## TESTO DI PARTENZA
——

CONSIDERAZIONI su una VISITA di alcune SPA/Le evidenze negative

COMMENTI di ANNA LONGONI

In questo articolo vogliamo presentare un breve elenco di quello che non bisogna fare nella fase di progettazione di una Spa. Si tratta di una brevissima carrellata di esempi basati sull’esperienza concreta di chi in tante Spa ci è stato ma ci ha anche lavorato, e ha visto (e patito) in prima persona gli orrori di progetto o di concetto che abbondano nei nostrani centri dedicati al Benessere.

  • Una Spa non deve essere soltanto bella.

Fare una Spa bella è relativamente facile. Ammettiamolo. E se ragioniamo nell’ottica di creare un centro che sia davvero unico, non è questo il concetto su cui si dovrà insistere, perché di fronte all’ormai vasta offerta di Spa oggettivamente belle, bisogna inevitabilmente arrivare alla conclusione che il cliente, per scegliere che centro frequentare, si baserà su altro: la qualità, il servizio e il personale.

——

Immagini delle pagine e testo estratto:
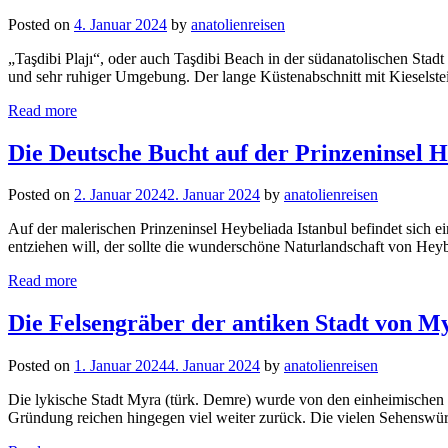
Posted on
4. Januar 2024
by
anatolienreisen
„Taşdibi Plajı“, oder auch Taşdibi Beach in der südanatolischen Stadt 
und sehr ruhiger Umgebung. Der lange Küstenabschnitt mit Kieselstei
Read more
Die Deutsche Bucht auf der Prinzeninsel H
Posted on
2. Januar 2024
2. Januar 2024
by
anatolienreisen
Auf der malerischen Prinzeninsel Heybeliada Istanbul befindet sich 
entziehen will, der sollte die wunderschöne Naturlandschaft von He
Read more
Die Felsengräber der antiken Stadt von M
Posted on
1. Januar 2024
4. Januar 2024
by
anatolienreisen
Die lykische Stadt Myra (türk. Demre) wurde von den einheimischen Völ
Gründung reichen hingegen viel weiter zurück. Die vielen Sehenswür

——

## COME PROCEDERE
Rispondi in base all'articolo sulle Spa:
(a) Di chi sono i commenti?
(b) Che cosa si propone di presentare l'articolo?
(c) Su che cosa si baserà il cliente per scegliere quale centro frequentare?

## SOLUZIONE
(a) Di Anna Longoni.
(b) Un breve elenco di quello che non bisogna fare nella fase di progettazione di una Spa.
(c) Sulla qualità, sul servizio e sul personale.